▶ _Brano_:
▶
Ma la cosa più difficile in questa nostra patria è, da sempre, la santificazione e con tutti questi cambi in corsa di Pontefici la cosa più difficile era trovarne uno consensiente.
Meglio molto meglio che fosse il popolo a proclamarlo santo. E così è avvenuto.
"In nome del popolo italiano" ha esordito il Presidente della Corte di Cassazione, e il popolo italiano ha proclamato Berlusconi Santo e Martire.
E adesso dall'alto dei cieli governerà e proteggerà il mondo, almeno la parte che gli conviene e che gli appartiene.
Ma, e qui sento già il coro dei tantissimi "ma", solo quelli della sua parte.
Aspettate fratelli, abbiate fede.
Roma esultò nel 1943 quando Mussolini cadde, ci furono scene turche, indimenticabili, di giubilo: il popolo italiano era felice e libero.
◀
▶ _Dati forniti_:
▶
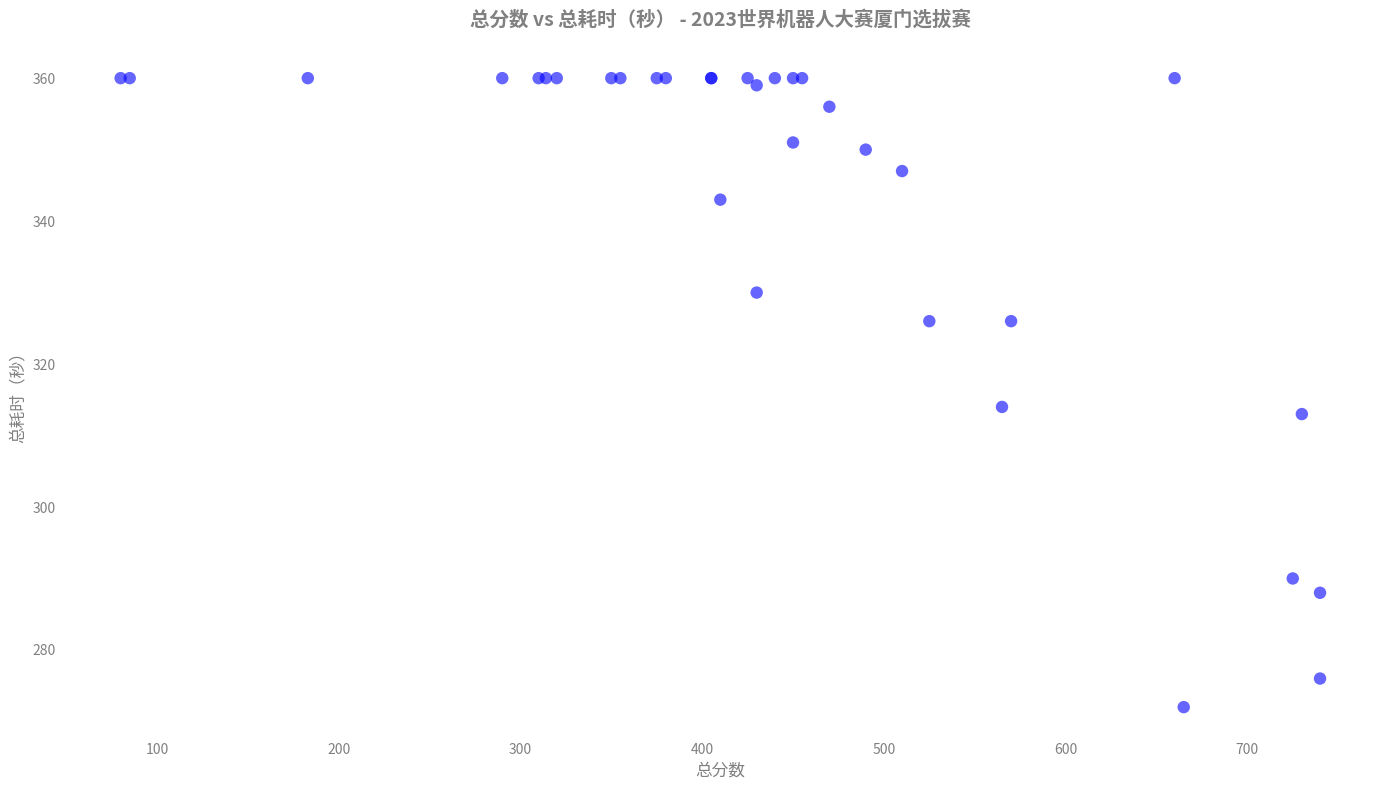

What Y value in the scatter plot is closest to 316?

314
◀
▶ _Richiesta_:
Riscrivi la parte del brano che parte da "Ma la cosa più" e finisce con "che gli appartiene.", sostituendo "Pontefici" con "Papi".

▶ _Risultato_:
Ma la cosa più difficile in questa nostra patria è, da sempre, la santificazione e con tutti questi cambi in corsa di Papi la cosa più difficile era trovarne uno consensiente.
Meglio molto meglio che fosse il popolo a proclamarlo santo. E così è avvenuto.
"In nome del popolo italiano" ha esordito il Presidente della Corte di Cassazione, e il popolo italiano ha proclamato Berlusconi Santo e Martire.
E adesso dall'alto dei cieli governerà e proteggerà il mondo, almeno la parte che gli conviene e che gli appartiene.